Apenas nos EUA, os lucros da empresa aumentaram 270%, enquanto Espanha, França e Reino Unido também se tornaram mercados rentáveis para o comércio de aviamentos e moldes.
Salvas pela juventude
Recentemente, o Conselho de Estilistas da América lançou uma ação com o intuito de arrecadar fundos para as pequenas e médias empresas filiadas à organização. Porém, a verba do programa deve beneficiar mesmo as marcas de porte intermediário.
Etiquetas menores e independentes, como Chinatown Market e Fall Risk, estão sobrevivendo bem ao período, graças à geração Z e ao comércio eletrônico. Dan Altmann, dono da label de Los Angeles, acredita que seu inventário ágil e a produção em lotes, diferente do modelo sazonal praticado pela maioria das grifes, também colabora com o bom momento da marca.
“Como empresa, o vírus nos forçou a focar nas redes sociais. As lojas não estão abertas, o atacado está em pausa, mas estamos colocando tudo o que temos nas pessoas em casa, oferecendo conteúdos e produtos diferenciados”, disse Altmann ao Business Of Fashion. A programação das últimas semanas trazem ações como tutoriais de tie-dye e uma aula de boxe ao vivo.
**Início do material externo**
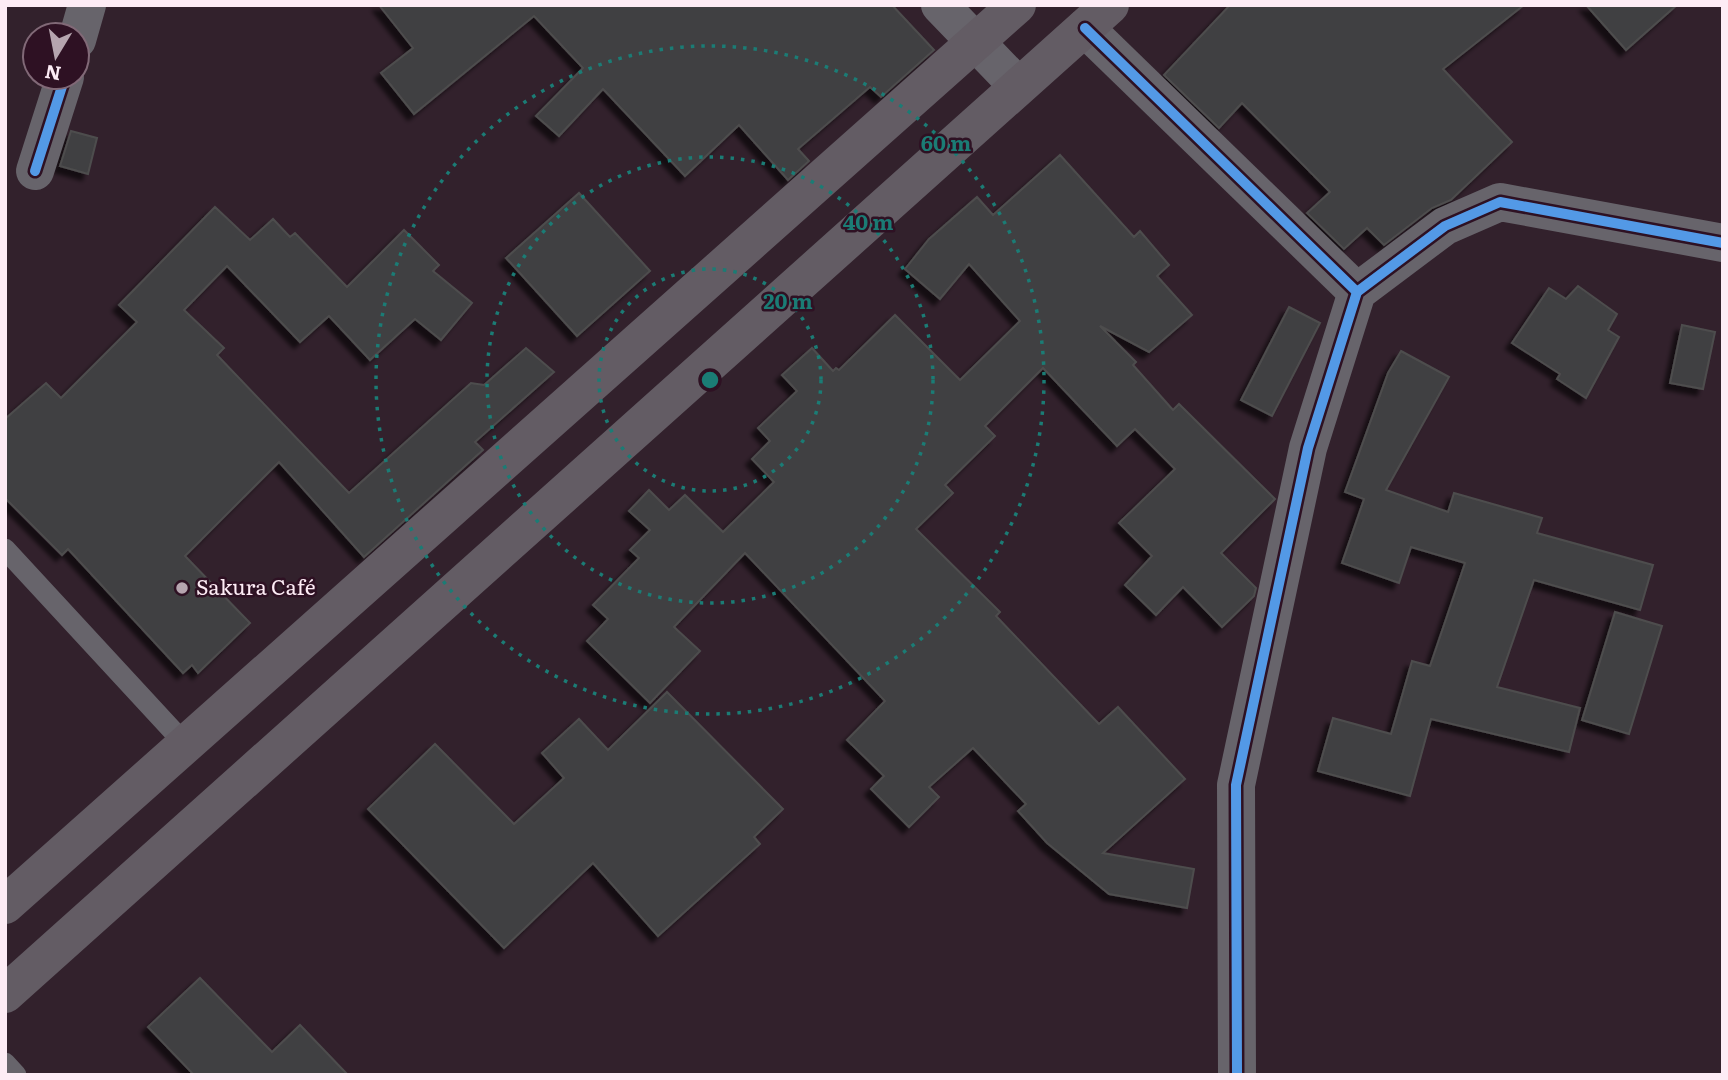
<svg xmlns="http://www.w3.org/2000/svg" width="1728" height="1080" viewBox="0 0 1728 1080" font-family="Literata,serif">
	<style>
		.building { fill: #414042; stroke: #4e4d4e; stroke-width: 2; filter: url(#shadow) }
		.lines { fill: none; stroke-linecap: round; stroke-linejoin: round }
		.service { stroke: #67646b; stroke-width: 21 }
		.minor { stroke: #67646b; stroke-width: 38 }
		.secondary { stroke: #635c64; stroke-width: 38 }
		.cycleway-casing { stroke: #2e1123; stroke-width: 15 }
		.cycleway { stroke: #5399e6; stroke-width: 10 }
		.ring { fill: none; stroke: #1b7c75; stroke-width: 3.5; stroke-dasharray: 3.5 7 }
		.poi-dot { fill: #b6a5af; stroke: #2e1123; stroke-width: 2.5 }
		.labels { text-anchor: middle; stroke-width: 5; stroke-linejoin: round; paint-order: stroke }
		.poi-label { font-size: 21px; fill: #fdecf5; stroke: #2e1123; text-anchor: start }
		.centre { fill: #1b7c75; stroke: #2e1123; stroke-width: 3.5 }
		.ring-label { font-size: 21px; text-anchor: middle; font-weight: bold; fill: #1b7c75; stroke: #2e1123; stroke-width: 5; stroke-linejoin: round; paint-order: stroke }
	</style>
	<defs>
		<filter id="shadow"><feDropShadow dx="-6" dy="6" stdDeviation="2" flood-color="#0009"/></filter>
	</defs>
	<rect width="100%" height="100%" fill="#32212c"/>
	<!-- building -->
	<g class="building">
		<path d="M379 5H892L934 50 881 97 870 87 798 149 809 161 788 180 739 125 685 176 603 89 559 136 536 116 583 68 534 16 414 114 381 73 413 48Z"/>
		<path d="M1230 5H1524L1443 69 1512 142 1451 200 1432 208 1384 245 1367 228 1344 249 1307 213 1330 192 1242 103 1219 128 1164 75Z"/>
		<path d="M1586 5H1677L1626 50Z"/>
		<path d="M71 131 97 138 88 174 60 166Z"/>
		<path d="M1060 155 1134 237 1140 231 1169 265 1157 276 1192 315 1149 352 1100 326 1136 362 1133 365 1173 410 1179 404 1275 499 1221 553 1256 588 1254 596 1222 627 1183 587 1156 615 1125 585 1152 556 1119 523 1175 469 1135 429 1117 446 1043 368 985 426 995 436 945 485 953 493 916 529 1000 612 996 616 1099 724 1118 707 1185 779 1103 853 1194 869 1187 908 1109 894 1047 843 1018 811 1026 804 973 748 929 787 939 797 909 827 871 789 884 776 847 740 885 701 745 553 674 627 700 651 650 703 587 641 608 619 593 605 639 558 630 550 650 530 629 511 649 490 669 510 685 495 723 532 774 482 752 459 770 441 758 428 797 391 782 375 812 348 833 371 836 368 839 370 895 315 960 380 1020 321 969 264 940 299 905 269 929 239 977 197 993 215Z"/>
		<path d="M579 193 650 271 577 336 506 258Z"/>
		<path d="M215 207 250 240 273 219 290 237 295 233 347 287 404 230 439 265 433 271 472 303 441 340 415 319 370 360 329 316 300 342 227 266 184 310 224 348 217 355 349 493 471 383 484 385 526 348 554 372 475 442 483 450 364 557 279 462 185 556 250 623 198 673 192 665 183 673 68 549 62 555 5 498V419L46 383 61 398 137 322 119 305Z"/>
		<path d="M1578 286 1617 314 1608 330 1619 337 1586 398 1557 379 1560 374 1512 343 1549 288 1566 299Z"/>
		<path d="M1289 307 1320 323 1272 416 1241 400Z"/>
		<path d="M1682 325 1715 332 1703 389 1670 383Z"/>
		<path d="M1401 351 1449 377 1386 490 1448 512 1454 493 1542 518 1537 533 1653 565 1640 610 1534 580 1497 687 1580 708 1569 752 1431 719 1410 796 1318 771 1333 718 1391 734 1412 661 1430 666 1465 563 1411 547 1399 583 1342 563 1364 499 1345 492 1388 373Z"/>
		<path d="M1615 612 1662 626 1629 734 1582 720Z"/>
		<path d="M667 692 783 809 754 837 760 844 658 936 593 863 504 948 368 809 435 744 514 824 564 778 542 753 579 719 608 750Z"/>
		<path d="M200 978 272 1052 300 1025 348 1075H194L148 1027Z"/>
	</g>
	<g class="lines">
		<!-- service -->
		<g class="service">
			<path d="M5 549 186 745"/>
			<path d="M5 1063 16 1075"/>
		</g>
		<!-- minor -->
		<g class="minor">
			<path d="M940 5 1017 85"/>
			<path d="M1085 28 1357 292"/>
			<path d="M77 40 87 5"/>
			<path d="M35 171 65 77"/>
			<path d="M1237 1075 1236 785 1308 448 1357 292 1445 226 1500 202 1723 243"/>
		</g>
		<!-- secondary -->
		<g class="secondary">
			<path d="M5 905 1017 5"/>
			<path d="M5 994 1110 5"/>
		</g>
		<defs>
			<g id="cycleway">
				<path d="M1085 28 1357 292"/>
				<path d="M35 171 65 77"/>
				<path d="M1237 1075 1236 785 1308 448 1357 292 1445 226 1500 202 1723 243"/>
			</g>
		</defs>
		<!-- cycleway casing -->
		<use href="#cycleway" class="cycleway-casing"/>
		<!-- cycleway -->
		<use href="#cycleway" class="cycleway"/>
	</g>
	<!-- distance rings -->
	<g class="ring">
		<circle cx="710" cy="380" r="111"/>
		<circle cx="710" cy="380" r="223"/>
		<circle cx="710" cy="380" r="334"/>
	</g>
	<!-- markers -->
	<circle class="poi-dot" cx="182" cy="588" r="7"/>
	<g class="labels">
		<!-- poi labels -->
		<g class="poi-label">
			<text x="196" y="595">Sakura Café</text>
		</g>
	</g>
	<circle cx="710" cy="380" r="10" class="centre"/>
	<g class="ring-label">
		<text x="946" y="151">60 m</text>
		<text x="868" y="230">40 m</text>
		<text x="788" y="309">20 m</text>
	</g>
	<!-- border -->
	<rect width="1728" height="1080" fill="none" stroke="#fdecf5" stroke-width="14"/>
	<!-- north arrow -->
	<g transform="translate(56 56) rotate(190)"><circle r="33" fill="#2e1123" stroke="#816977" stroke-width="2"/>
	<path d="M0-5L12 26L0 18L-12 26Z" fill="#b6a5af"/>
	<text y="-10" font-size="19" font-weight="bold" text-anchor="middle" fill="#fdecf5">N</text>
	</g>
</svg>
Na Fall Risk, outra pequena marca, os negócios também não foram afetados pela pandemia. “Nosso modelo de negócio nos torna menos vulneráveis. Posso focar nos produtos mais vendidos, permitindo agilidade no inventário”, revela o fundador da etiqueta, John Targon.
Quem está comprando?
De fato, os clientes mais jovens estão mantendo a economia. De acordo com dados do Afterpay, um serviço que provê parcelamentos para compras on-line, 70% de todas as negociações feitas pelos clientes da empresa desde o início do isolamento são das gerações Y e Z.
Os praticantes do home office também estão estimulando o comércio durante o expediente. Segundo uma pesquisa publicada pela plataforma de atendimento ao cliente Hero, as vendas on-line feitas das 9h às 18h aumentaram 52% em relação a março do ano passado.
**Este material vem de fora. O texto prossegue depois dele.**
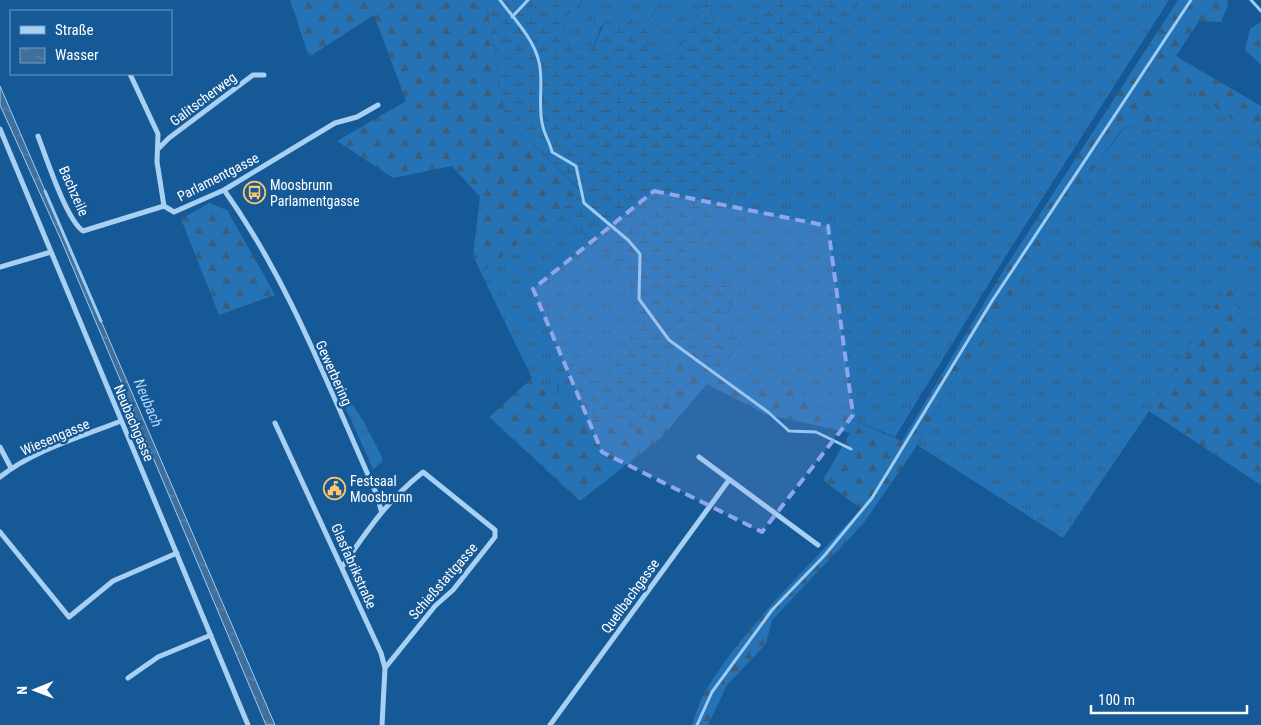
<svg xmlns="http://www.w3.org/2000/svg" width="1261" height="725" viewBox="0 0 1261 725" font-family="'Roboto Condensed',sans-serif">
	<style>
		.grass { fill: url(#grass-tufts) }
		.forest { fill: url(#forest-firs) }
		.wetland { fill: url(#wetland-marsh) }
		.water { fill: url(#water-ripples); stroke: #9bccf4 }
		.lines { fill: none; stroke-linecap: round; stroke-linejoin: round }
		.stream { stroke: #9bccf4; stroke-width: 3 }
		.minor { stroke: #a8d0f2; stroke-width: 5 }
		.marked { fill: #8ea6ec; fill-opacity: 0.2; stroke: #8ea6ec; stroke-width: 4; stroke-dasharray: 10 6; stroke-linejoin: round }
		.labels { text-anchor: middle; stroke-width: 5; stroke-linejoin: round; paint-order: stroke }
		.street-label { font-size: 14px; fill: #fff; stroke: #165997 }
		.poi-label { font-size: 14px; fill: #fff; stroke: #165997; text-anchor: start }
		.water-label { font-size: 15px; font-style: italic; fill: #b5d9f8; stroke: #165997 }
	</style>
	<defs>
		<pattern id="grass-tufts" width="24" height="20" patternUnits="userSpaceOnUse" patternTransform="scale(1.25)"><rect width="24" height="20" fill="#2572b4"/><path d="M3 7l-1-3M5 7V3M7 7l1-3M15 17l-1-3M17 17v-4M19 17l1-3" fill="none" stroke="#3a5d7b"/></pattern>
		<pattern id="forest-firs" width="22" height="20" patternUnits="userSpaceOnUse" patternTransform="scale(1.25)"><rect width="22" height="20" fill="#2572b4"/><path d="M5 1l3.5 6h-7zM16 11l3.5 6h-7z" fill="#3a5d7b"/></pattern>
		<pattern id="wetland-marsh" width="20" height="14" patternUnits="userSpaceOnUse" patternTransform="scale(1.25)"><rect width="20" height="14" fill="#2572b4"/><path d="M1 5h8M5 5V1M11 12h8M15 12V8" fill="none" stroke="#3a5d7b"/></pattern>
		<pattern id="water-ripples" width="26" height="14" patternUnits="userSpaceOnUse" patternTransform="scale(1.25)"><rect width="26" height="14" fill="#406f9c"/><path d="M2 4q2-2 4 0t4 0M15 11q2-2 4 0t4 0" fill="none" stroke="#5d85ab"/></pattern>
	</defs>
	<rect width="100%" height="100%" fill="#165997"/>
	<path class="grass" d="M583 0H662C650 18 646 31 625 15L601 26 594 46 586 49 574 48C563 38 563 28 567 14L577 9Z
		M668 0H703C693 20 681 69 649 53 639 35 658 16 668 0Z
		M713 0H766L739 38 730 44 722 43 718 36 720 28C711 19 710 12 713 0Z
		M860 0H1169L1015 241 895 437 812 403 792 384 754 390 717 368 732 355 740 343 724 317 732 306 726 285 719 287 711 282 699 245Z
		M1183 83 1249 132 1261 148V233L1149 411 1063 538 917 445 958 370 1000 323 1003 304 1047 250 1043 222 1084 197 1087 177 1125 127 1160 131 1151 108Z
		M558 212C597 248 650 275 630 337 623 356 612 372 596 382L589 380 581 365 557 386V396L532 378 481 273Z
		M1261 245V327L1230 301Z
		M1261 370V388H1252L1244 371Z
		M342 389 364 422 382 457V462L373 469 339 393Z"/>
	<path class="forest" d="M290 0H486L505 117 583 193 481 273 473 255 480 197 452 166 393 178 337 141 406 101 374 15 309 57Z
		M1178 0H1227L1228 6 1221 22 1199 21 1176 56 1261 106V148L1249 132 1183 83 1151 108 1160 131 1124 127 1087 177 1084 197 1043 222 1047 250 1003 304 1001 323 958 370 914 450 863 524 772 620 766 644 727 685 708 725H692C696 713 700 700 706 690 747 623 809 567 861 509L823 480 850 433 765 414 707 384 662 437 580 501 489 417 532 378 557 396H581L661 372 684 346 754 390 792 384 812 403 902 441 1005 268Z
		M1261 22V65L1245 50 1250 29Z
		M209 203 227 210 275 295 219 315 181 219Z
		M1261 233V245L1230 301 1261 327V370L1244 371 1252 388H1261V485L1149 411Z"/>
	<path class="wetland" d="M486 0H583L577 9 567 14C563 28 563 38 574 48L586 49 594 46 607 17 625 15C646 31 651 18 662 0H668C658 16 639 35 649 53 681 69 693 20 703 0H713C710 12 711 19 720 28L718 37 722 43 730 44 739 38 766 0H860L699 245 711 282 719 287 733 286 739 292 724 317 740 343 732 355 717 368 684 346 662 372 676 392 637 428 594 419 581 396H557L560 377 574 361 581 365 589 380 596 382C612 372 623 356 629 337 650 275 597 248 558 212L583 192 505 117Z"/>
	<path class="water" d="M0 86 275 725H266L62 242 0 105Z"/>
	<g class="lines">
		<path class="stream" d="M500 0C514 19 534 39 539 62 544 82 537 106 543 127 545 136 550 142 552 152L576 166 584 203 628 240 640 254 639 299 669 340 768 412 789 431 816 432 851 449
			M1251 0 1261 11
			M512 17 528 0
			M45 191 101 321
			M697 725 712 692 772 610 824 556 872 498 992 301 1191 0"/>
		<path class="minor" d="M130 74 158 134 157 162 164 206 174 212 224 190 335 123 357 117 378 105
			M0 129 248 725
			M38 136C46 157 66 219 83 231L164 206
			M159 148 169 138 253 75H264
			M224 190C290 282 330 391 377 495L381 510
			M0 267 51 252
			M275 423 381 653 385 668 382 725
			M0 447 11 468
			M699 457 818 545
			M0 477C34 450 81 437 121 421
			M0 532 69 617 113 581 177 553
			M342 567C369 528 386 502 423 472L495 530V537L453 590 435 606 385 668
			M128 678 158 657 211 635
			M550 725 729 480"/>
	</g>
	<path class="marked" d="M654 191 828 226 853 415 762 532 602 452 533 289Z"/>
	<defs>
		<symbol id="bus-ring" viewBox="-11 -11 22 22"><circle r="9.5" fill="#165997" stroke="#ffc769" stroke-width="1.5"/><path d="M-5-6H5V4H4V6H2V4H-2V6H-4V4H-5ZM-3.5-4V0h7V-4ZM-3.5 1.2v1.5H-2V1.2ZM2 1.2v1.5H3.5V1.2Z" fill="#ffc769"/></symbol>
		<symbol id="civic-ring" viewBox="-11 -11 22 22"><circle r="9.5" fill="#165997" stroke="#ffc769" stroke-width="1.5"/><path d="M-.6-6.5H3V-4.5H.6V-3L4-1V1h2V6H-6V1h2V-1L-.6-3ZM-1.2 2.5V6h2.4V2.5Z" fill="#ffc769"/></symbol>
	</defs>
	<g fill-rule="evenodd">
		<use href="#bus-ring" x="242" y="180" width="25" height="25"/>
		<use href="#civic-ring" x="322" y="476" width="25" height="25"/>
	</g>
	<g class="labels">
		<g class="street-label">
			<text transform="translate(203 99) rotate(-37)" y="5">Galitscherweg</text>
			<text transform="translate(218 177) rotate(-27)" y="5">Parlamentgasse</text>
			<text transform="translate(74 191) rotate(66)" y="5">Bachzeile</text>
			<text transform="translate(334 373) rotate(66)" y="5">Gewerbering</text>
			<text transform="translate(134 423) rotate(67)" y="5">Neubachgasse</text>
			<text transform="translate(55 437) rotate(-23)" y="5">Wiesengasse</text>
			<text transform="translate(354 566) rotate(66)" y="5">Glasfabrikstraße</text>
			<text transform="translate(443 581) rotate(-49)" y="5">Schießstattgasse</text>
			<text transform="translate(630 596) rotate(-54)" y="5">Quellbachgasse</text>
		</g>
		<g class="poi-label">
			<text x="270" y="190">Moosbrunn<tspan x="270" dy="16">Parlamentgasse</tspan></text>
			<text x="350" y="486">Festsaal<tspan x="350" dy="16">Moosbrunn</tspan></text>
		</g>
		<g class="water-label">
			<text transform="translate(148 403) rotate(67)" y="5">Neubach</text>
		</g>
	</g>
	<rect x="10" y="10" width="162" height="65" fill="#165997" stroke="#739bc1"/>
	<rect x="20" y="26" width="25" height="8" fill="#a8d0f2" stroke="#739bc1"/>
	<text x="55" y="35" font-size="15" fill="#ffffff">Straße</text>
	<rect x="20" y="48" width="25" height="15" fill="url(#water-ripples)" stroke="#739bc1"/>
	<text x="55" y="60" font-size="15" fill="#ffffff">Wasser</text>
	<g transform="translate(35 690) rotate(269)" stroke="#165997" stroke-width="4" paint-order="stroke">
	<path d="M0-4L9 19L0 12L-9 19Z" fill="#ffffff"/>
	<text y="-8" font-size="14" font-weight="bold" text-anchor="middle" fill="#ffffff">N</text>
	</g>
	<path d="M1091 705v8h156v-8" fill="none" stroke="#ffffff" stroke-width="2.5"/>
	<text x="1098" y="705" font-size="15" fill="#ffffff" stroke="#165997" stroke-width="4" paint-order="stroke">100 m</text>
</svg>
Enquanto isso, os usuários das redes sociais, que hoje passam o dobro do tempo em seus feeds, são atingidos por uma maior quantidade de propagandas. O The Strategist, da New York Magazine, afirma que o número de pessoas que fecha uma compra por meio de um anúncio visto no site cresceu consideravelmente.
Vale a pena comprar agora?
Enquanto algumas pessoas não veem sentido em adquirir algo que não vão usar por enquanto, outras optam por praticar a terapia das compras para rebater a solidão e o tédio do autoisolamento.
Ainda assim, consumir nas atuais circunstâncias envolve dilemas éticos. Se, por um lado, comprar on-line fomenta a exposição de alguns trabalhadores ao coronavírus, por outro, investir em marcas e estilistas que você acredita também pode fazer sentido.
“O hábito de comprar mudou para mim. Antes, soava frívolo, algo digno de culpa. Mas agora, em meio a tantas pessoas que precisam de apoio, me sinto incentivado a gastar dinheiro, no intuito de ajudar as empresas locais”, defendeu Jason Mai, jovem de 24 anos que virou cliente assíduo da Bows and Arrows e da Oaklandish, em São Francisco.